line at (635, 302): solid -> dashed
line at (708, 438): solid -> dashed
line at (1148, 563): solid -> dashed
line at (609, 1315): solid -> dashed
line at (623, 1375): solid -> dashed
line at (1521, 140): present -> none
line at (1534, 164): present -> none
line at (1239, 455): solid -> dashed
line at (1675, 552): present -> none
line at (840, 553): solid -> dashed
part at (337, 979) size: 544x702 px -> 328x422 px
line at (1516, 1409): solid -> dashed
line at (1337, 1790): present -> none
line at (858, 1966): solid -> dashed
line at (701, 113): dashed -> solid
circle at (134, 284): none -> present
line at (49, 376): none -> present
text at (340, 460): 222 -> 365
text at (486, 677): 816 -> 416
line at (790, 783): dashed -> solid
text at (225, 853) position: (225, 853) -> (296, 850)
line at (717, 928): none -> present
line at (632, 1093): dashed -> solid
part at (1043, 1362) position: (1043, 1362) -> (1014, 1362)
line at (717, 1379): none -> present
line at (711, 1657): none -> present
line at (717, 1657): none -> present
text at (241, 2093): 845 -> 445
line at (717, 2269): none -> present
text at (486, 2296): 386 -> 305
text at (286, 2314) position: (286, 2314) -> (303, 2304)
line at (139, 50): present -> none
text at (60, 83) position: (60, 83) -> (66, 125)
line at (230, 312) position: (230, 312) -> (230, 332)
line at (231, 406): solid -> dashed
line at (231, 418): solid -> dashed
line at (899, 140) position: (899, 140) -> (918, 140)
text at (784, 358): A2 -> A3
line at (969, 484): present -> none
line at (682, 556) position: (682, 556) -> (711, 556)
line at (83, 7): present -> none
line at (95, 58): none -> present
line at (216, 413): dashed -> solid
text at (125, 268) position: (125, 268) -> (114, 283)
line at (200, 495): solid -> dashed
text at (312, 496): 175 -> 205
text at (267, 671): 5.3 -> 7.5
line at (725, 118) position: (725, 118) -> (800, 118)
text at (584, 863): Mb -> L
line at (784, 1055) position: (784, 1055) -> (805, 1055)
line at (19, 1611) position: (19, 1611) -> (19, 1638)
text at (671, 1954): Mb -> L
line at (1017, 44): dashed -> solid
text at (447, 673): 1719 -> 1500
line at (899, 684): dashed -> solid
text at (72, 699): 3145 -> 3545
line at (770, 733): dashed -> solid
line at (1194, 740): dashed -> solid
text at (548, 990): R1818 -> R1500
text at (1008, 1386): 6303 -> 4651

::::

OBJECTIVE >> Reproduce all of the records above verbatim, line for line, with every coordinate, size and value unchanged.

WRITTEN ANSWER >>
line at (635, 302): solid -> dashed
line at (708, 438): solid -> dashed
line at (1148, 563): solid -> dashed
line at (609, 1315): solid -> dashed
line at (623, 1375): solid -> dashed
line at (1521, 140): present -> none
line at (1534, 164): present -> none
line at (1239, 455): solid -> dashed
line at (1675, 552): present -> none
line at (840, 553): solid -> dashed
part at (337, 979) size: 544x702 px -> 328x422 px
line at (1516, 1409): solid -> dashed
line at (1337, 1790): present -> none
line at (858, 1966): solid -> dashed
line at (701, 113): dashed -> solid
circle at (134, 284): none -> present
line at (49, 376): none -> present
text at (340, 460): 222 -> 365
text at (486, 677): 816 -> 416
line at (790, 783): dashed -> solid
text at (225, 853) position: (225, 853) -> (296, 850)
line at (717, 928): none -> present
line at (632, 1093): dashed -> solid
part at (1043, 1362) position: (1043, 1362) -> (1014, 1362)
line at (717, 1379): none -> present
line at (711, 1657): none -> present
line at (717, 1657): none -> present
text at (241, 2093): 845 -> 445
line at (717, 2269): none -> present
text at (486, 2296): 386 -> 305
text at (286, 2314) position: (286, 2314) -> (303, 2304)
line at (139, 50): present -> none
text at (60, 83) position: (60, 83) -> (66, 125)
line at (230, 312) position: (230, 312) -> (230, 332)
line at (231, 406): solid -> dashed
line at (231, 418): solid -> dashed
line at (899, 140) position: (899, 140) -> (918, 140)
text at (784, 358): A2 -> A3
line at (969, 484): present -> none
line at (682, 556) position: (682, 556) -> (711, 556)
line at (83, 7): present -> none
line at (95, 58): none -> present
line at (216, 413): dashed -> solid
text at (125, 268) position: (125, 268) -> (114, 283)
line at (200, 495): solid -> dashed
text at (312, 496): 175 -> 205
text at (267, 671): 5.3 -> 7.5
line at (725, 118) position: (725, 118) -> (800, 118)
text at (584, 863): Mb -> L
line at (784, 1055) position: (784, 1055) -> (805, 1055)
line at (19, 1611) position: (19, 1611) -> (19, 1638)
text at (671, 1954): Mb -> L
line at (1017, 44): dashed -> solid
text at (447, 673): 1719 -> 1500
line at (899, 684): dashed -> solid
text at (72, 699): 3145 -> 3545
line at (770, 733): dashed -> solid
line at (1194, 740): dashed -> solid
text at (548, 990): R1818 -> R1500
text at (1008, 1386): 6303 -> 4651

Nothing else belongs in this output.